▶ [The problem]: Please restate all of the records word for word, setting the pictures aside.

▶ [Extracted material]:
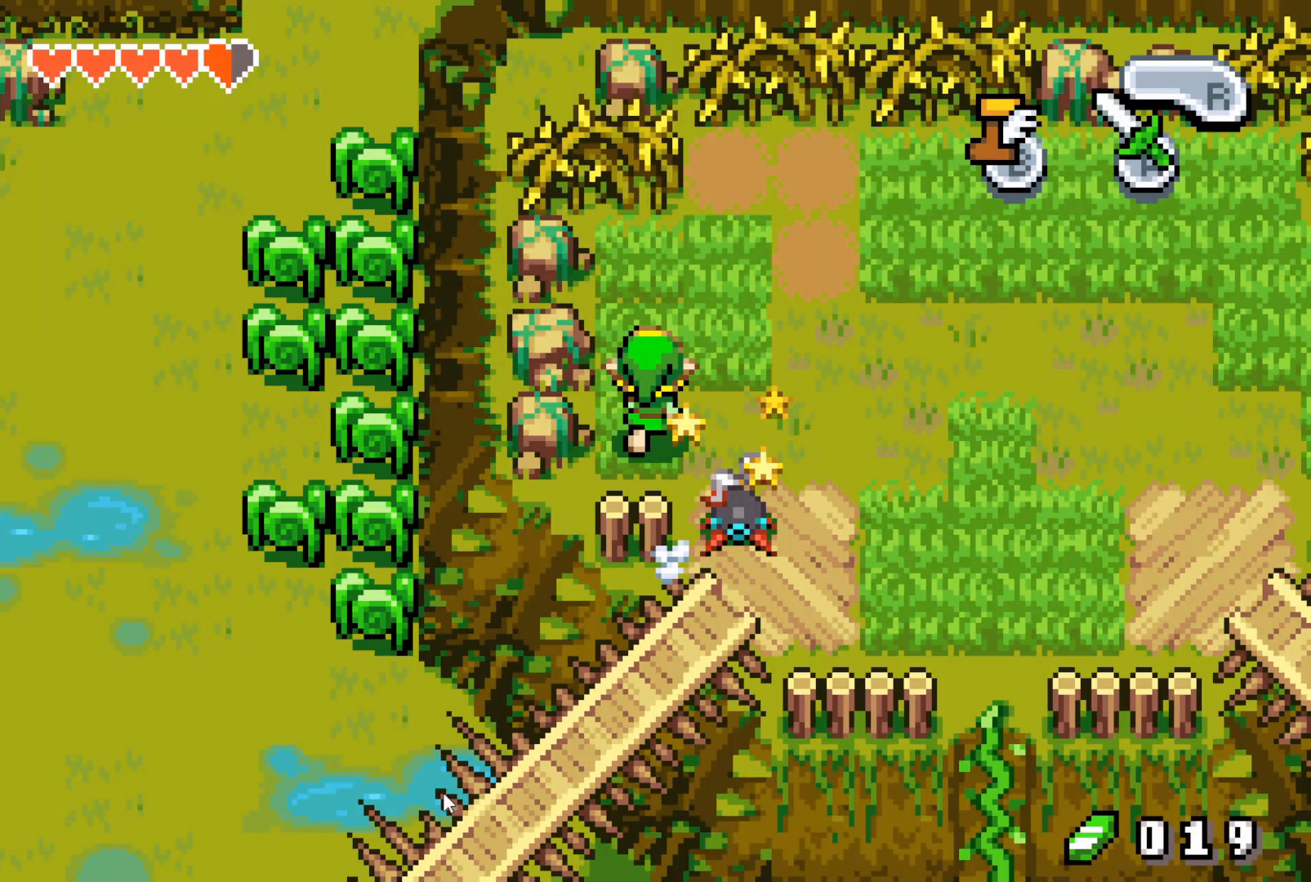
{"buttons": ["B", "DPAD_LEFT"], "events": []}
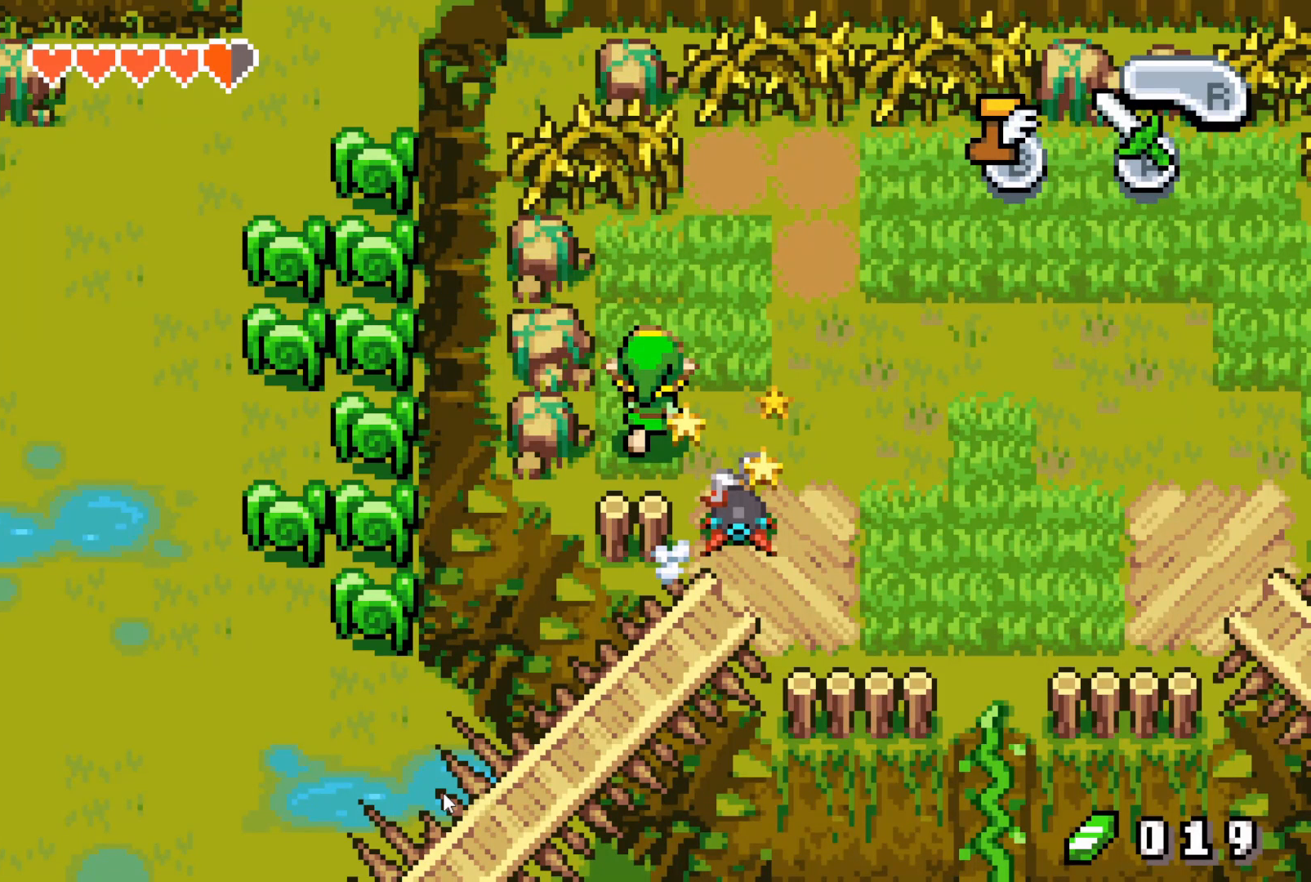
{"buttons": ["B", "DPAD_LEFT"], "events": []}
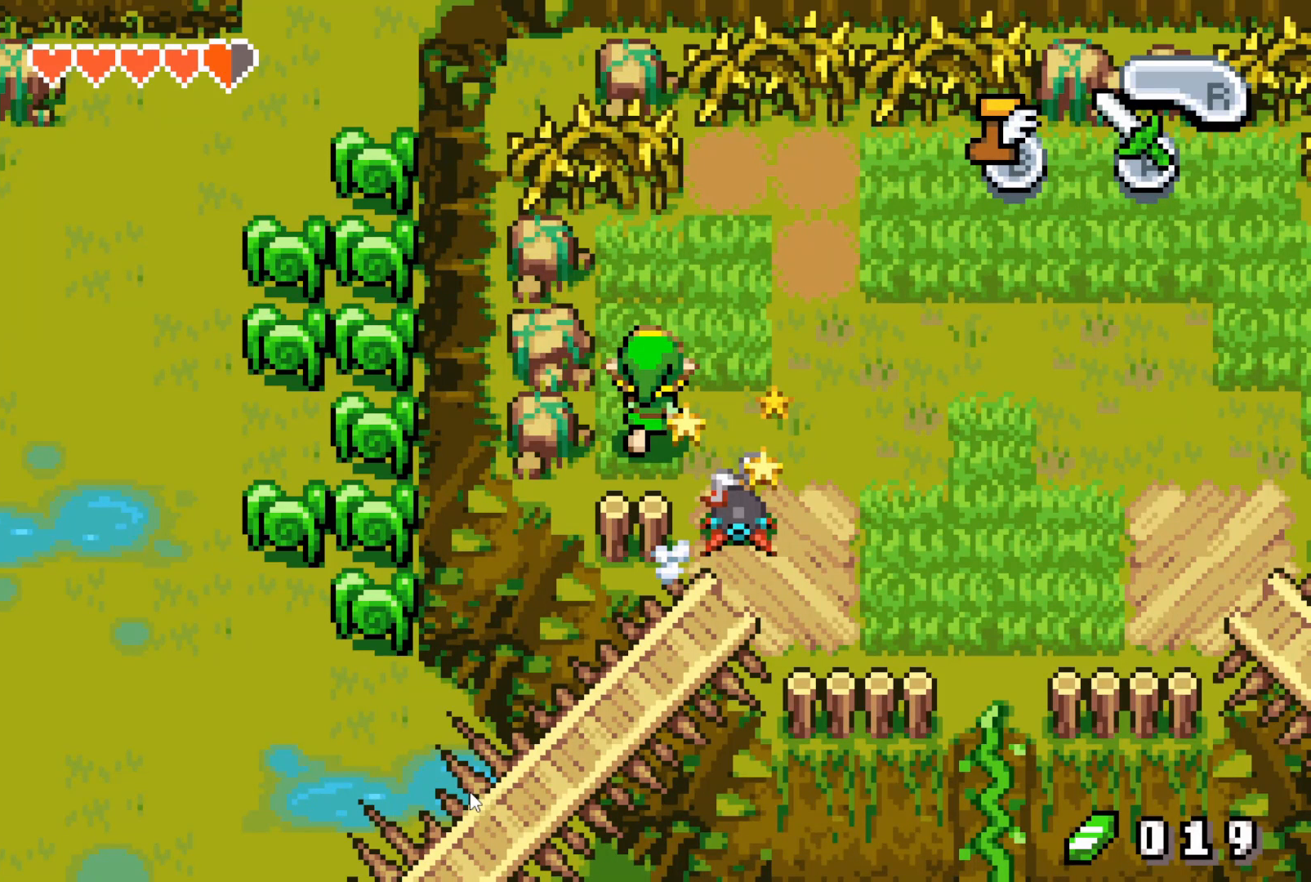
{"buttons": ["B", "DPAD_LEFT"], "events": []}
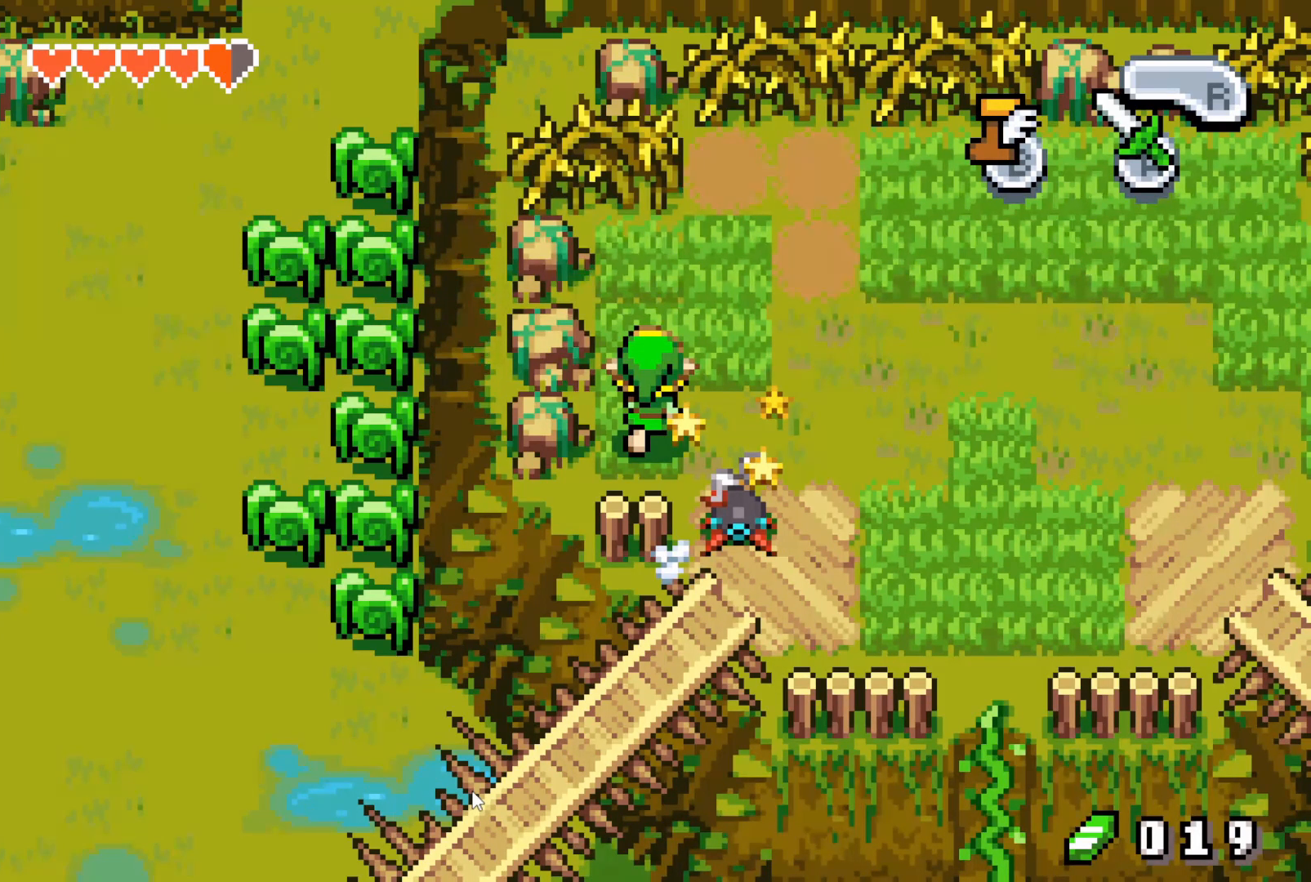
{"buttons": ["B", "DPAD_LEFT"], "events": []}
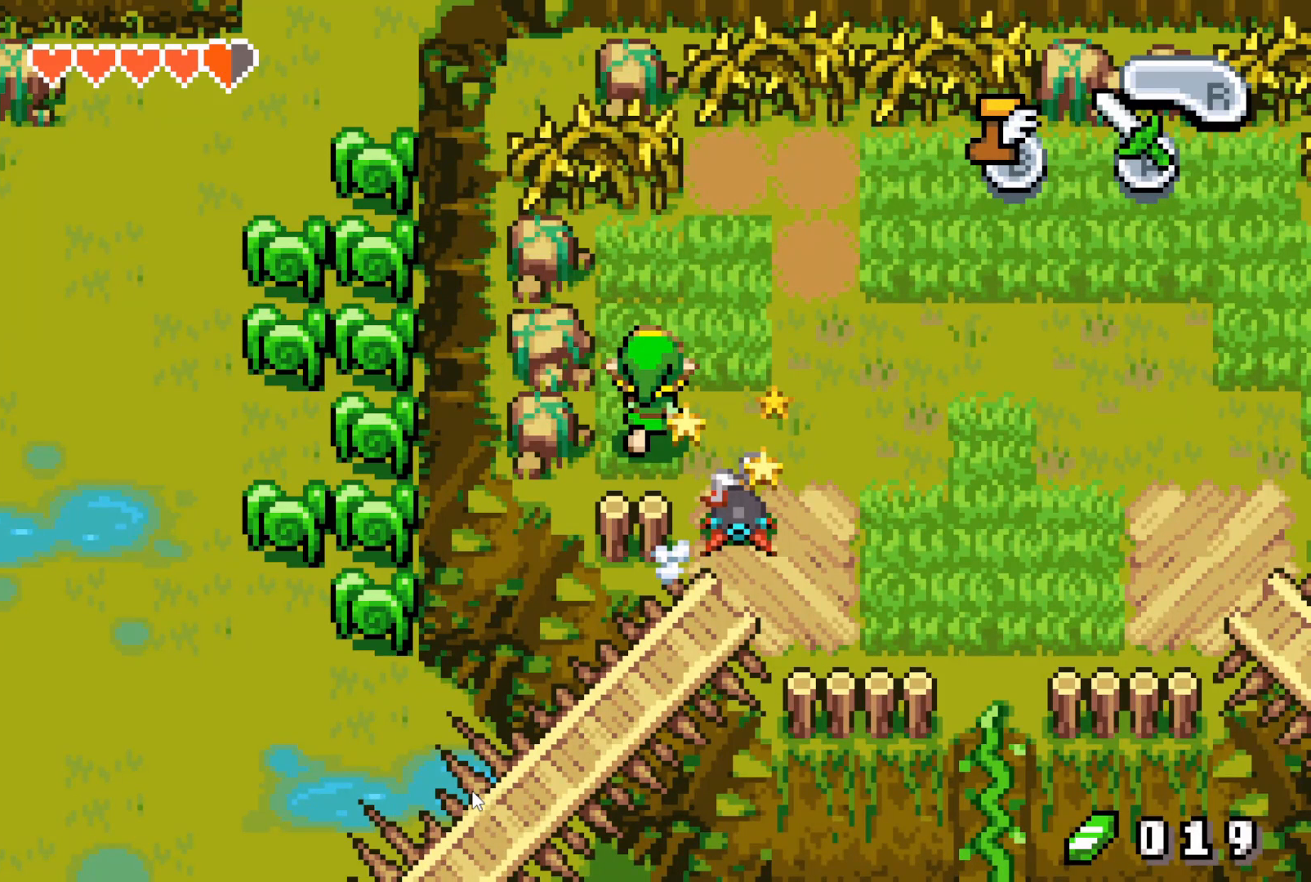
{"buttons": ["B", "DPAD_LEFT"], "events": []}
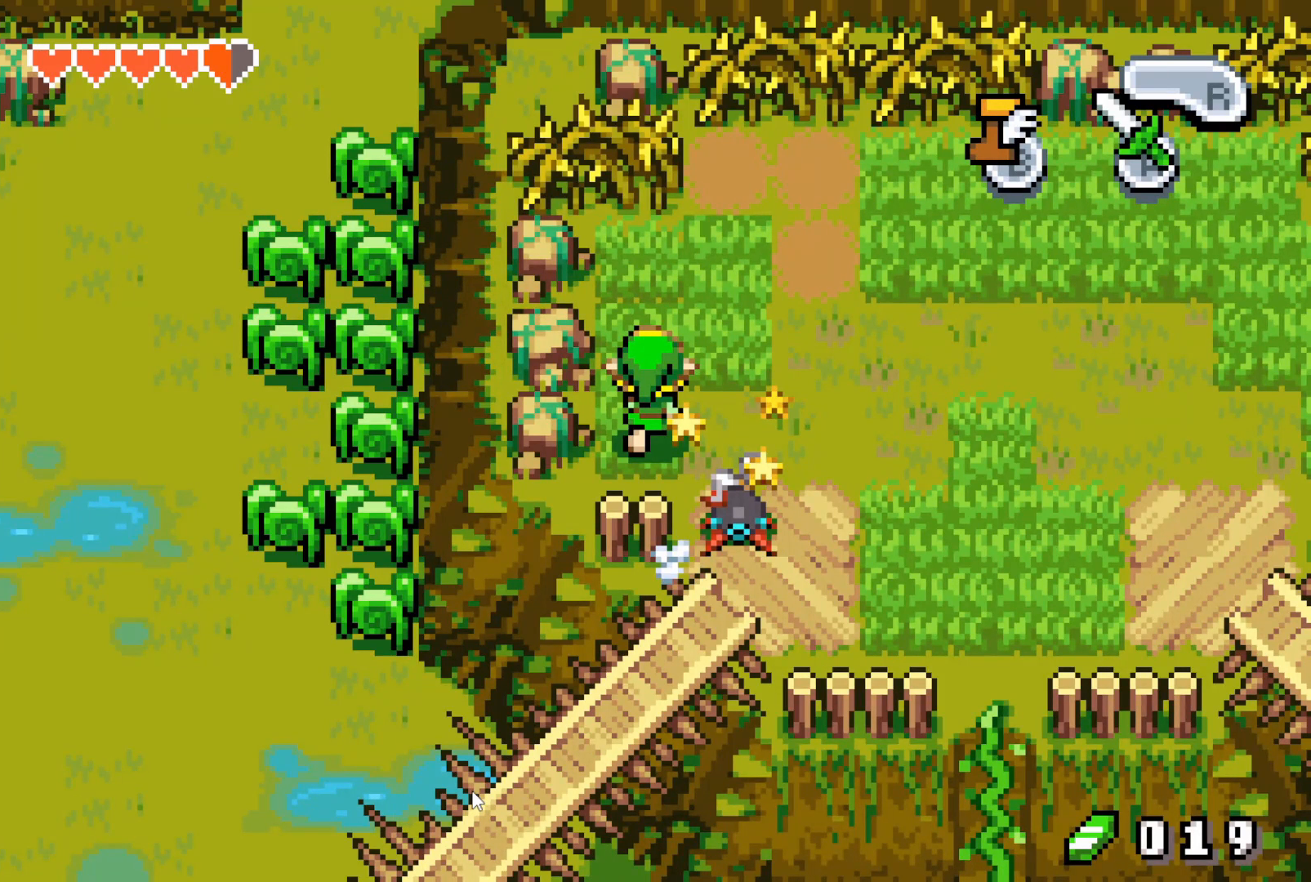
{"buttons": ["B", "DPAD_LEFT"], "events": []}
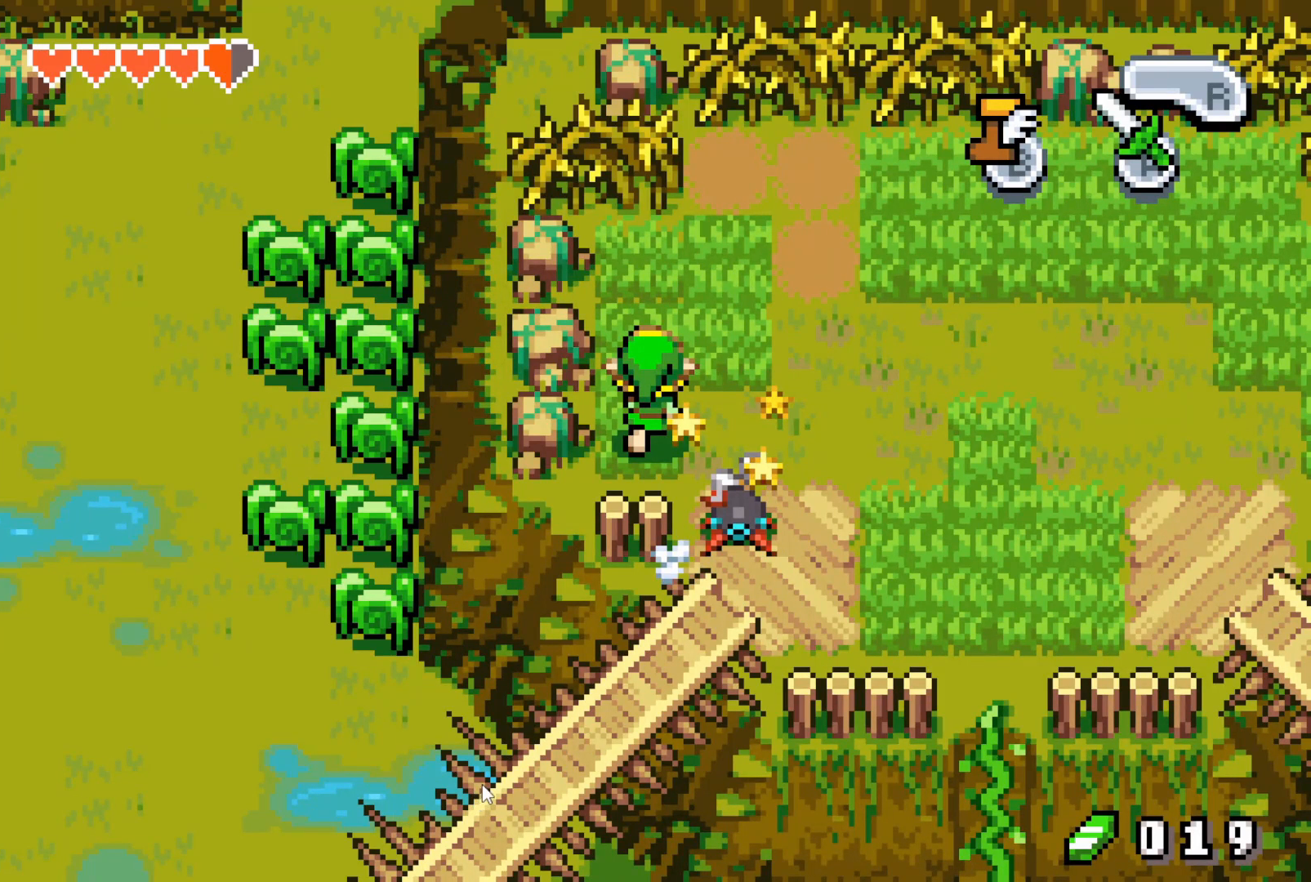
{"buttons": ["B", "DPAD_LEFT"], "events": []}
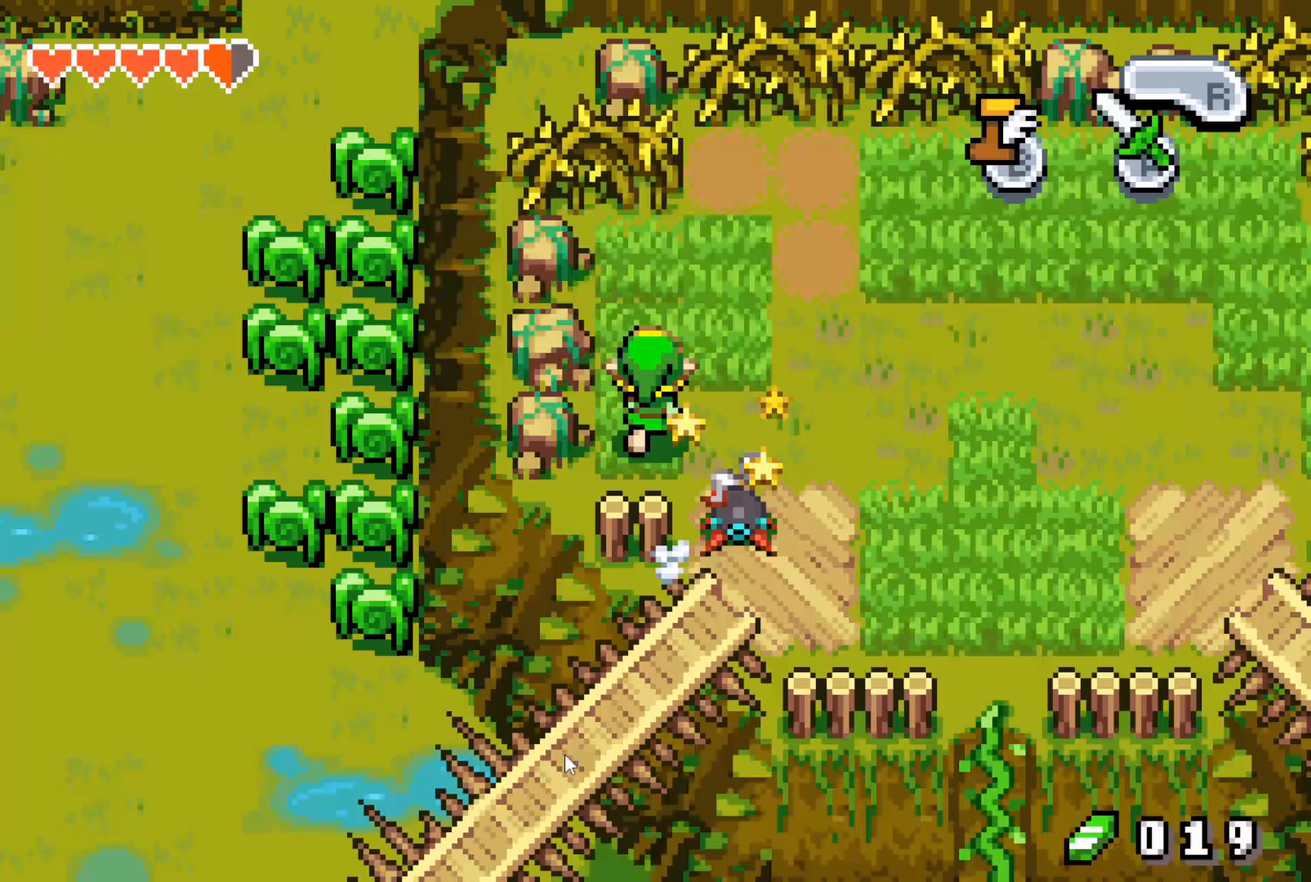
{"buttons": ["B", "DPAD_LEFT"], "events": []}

▶ [Response below]:
{"buttons": ["B", "DPAD_LEFT"], "events": []}
{"buttons": ["B", "DPAD_LEFT"], "events": []}
{"buttons": ["B", "DPAD_LEFT"], "events": []}
{"buttons": ["B", "DPAD_LEFT"], "events": []}
{"buttons": ["B", "DPAD_LEFT"], "events": []}
{"buttons": ["B", "DPAD_LEFT"], "events": []}
{"buttons": ["B", "DPAD_LEFT"], "events": []}
{"buttons": ["B", "DPAD_LEFT"], "events": []}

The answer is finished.